• Brief:
Reproduce every one of the records below verbatim, leaving out the pictures.

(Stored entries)
__________
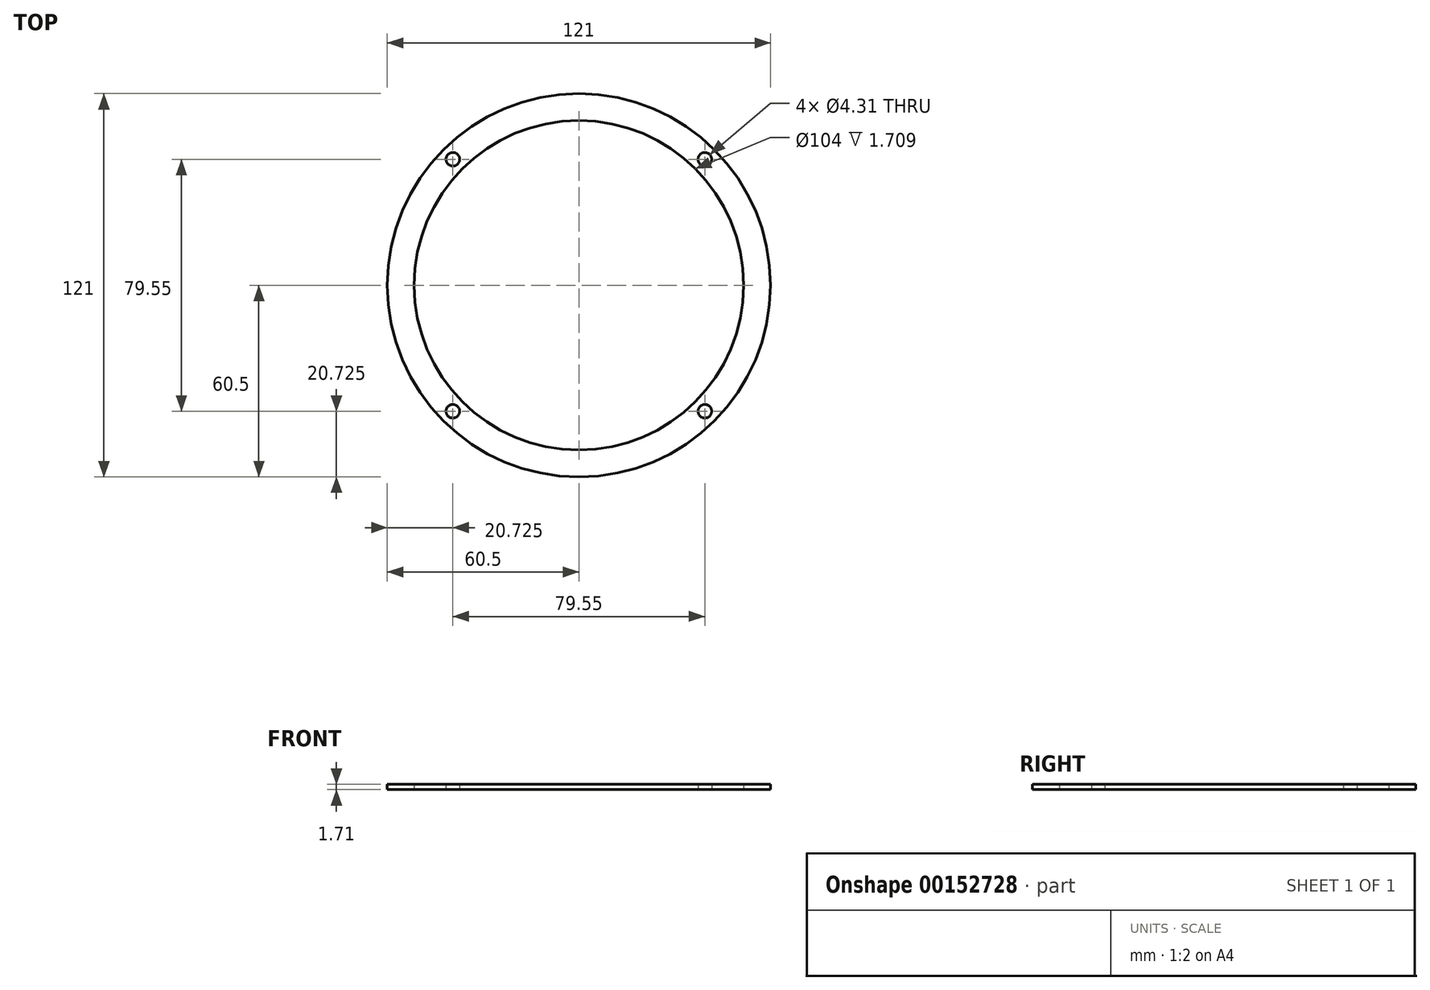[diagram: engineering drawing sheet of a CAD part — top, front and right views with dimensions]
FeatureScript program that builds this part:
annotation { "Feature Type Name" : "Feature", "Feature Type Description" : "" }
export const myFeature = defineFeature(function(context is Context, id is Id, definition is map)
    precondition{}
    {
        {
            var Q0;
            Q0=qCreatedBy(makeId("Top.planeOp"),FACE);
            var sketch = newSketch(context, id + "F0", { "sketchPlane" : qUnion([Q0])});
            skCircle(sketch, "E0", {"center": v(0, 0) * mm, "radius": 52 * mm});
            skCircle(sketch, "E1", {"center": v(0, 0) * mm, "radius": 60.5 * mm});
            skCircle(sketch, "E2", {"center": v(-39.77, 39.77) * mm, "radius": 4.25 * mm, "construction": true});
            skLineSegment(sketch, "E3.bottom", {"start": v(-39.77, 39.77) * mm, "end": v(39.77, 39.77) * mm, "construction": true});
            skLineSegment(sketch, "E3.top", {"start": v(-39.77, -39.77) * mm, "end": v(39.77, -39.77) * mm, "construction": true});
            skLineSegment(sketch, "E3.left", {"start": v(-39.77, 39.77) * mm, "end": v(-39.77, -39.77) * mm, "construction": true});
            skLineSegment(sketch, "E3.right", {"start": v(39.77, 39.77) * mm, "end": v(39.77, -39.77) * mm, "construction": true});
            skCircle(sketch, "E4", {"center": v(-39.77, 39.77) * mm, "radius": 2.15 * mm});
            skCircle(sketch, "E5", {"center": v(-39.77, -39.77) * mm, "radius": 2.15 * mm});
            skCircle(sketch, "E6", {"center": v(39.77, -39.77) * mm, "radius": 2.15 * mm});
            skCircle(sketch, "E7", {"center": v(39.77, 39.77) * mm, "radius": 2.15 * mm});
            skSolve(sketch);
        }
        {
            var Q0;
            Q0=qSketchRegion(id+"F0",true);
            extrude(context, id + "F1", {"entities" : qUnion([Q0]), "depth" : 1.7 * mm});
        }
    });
__________
• Exercise response:
[diagram: engineering drawing sheet of a CAD part — top, front and right views with dimensions]
FeatureScript program that builds this part:
annotation { "Feature Type Name" : "Feature", "Feature Type Description" : "" }
export const myFeature = defineFeature(function(context is Context, id is Id, definition is map)
    precondition{}
    {
        {
            var Q0;
            Q0=qCreatedBy(makeId("Top.planeOp"),FACE);
            var sketch = newSketch(context, id + "F0", { "sketchPlane" : qUnion([Q0])});
            skCircle(sketch, "E0", {"center": v(0, 0) * mm, "radius": 52 * mm});
            skCircle(sketch, "E1", {"center": v(0, 0) * mm, "radius": 60.5 * mm});
            skCircle(sketch, "E2", {"center": v(-39.77, 39.77) * mm, "radius": 4.25 * mm, "construction": true});
            skLineSegment(sketch, "E3.bottom", {"start": v(-39.77, 39.77) * mm, "end": v(39.77, 39.77) * mm, "construction": true});
            skLineSegment(sketch, "E3.top", {"start": v(-39.77, -39.77) * mm, "end": v(39.77, -39.77) * mm, "construction": true});
            skLineSegment(sketch, "E3.left", {"start": v(-39.77, 39.77) * mm, "end": v(-39.77, -39.77) * mm, "construction": true});
            skLineSegment(sketch, "E3.right", {"start": v(39.77, 39.77) * mm, "end": v(39.77, -39.77) * mm, "construction": true});
            skCircle(sketch, "E4", {"center": v(-39.77, 39.77) * mm, "radius": 2.15 * mm});
            skCircle(sketch, "E5", {"center": v(-39.77, -39.77) * mm, "radius": 2.15 * mm});
            skCircle(sketch, "E6", {"center": v(39.77, -39.77) * mm, "radius": 2.15 * mm});
            skCircle(sketch, "E7", {"center": v(39.77, 39.77) * mm, "radius": 2.15 * mm});
            skSolve(sketch);
        }
        {
            var Q0;
            Q0=qSketchRegion(id+"F0",true);
            extrude(context, id + "F1", {"entities" : qUnion([Q0]), "depth" : 1.7 * mm});
        }
    });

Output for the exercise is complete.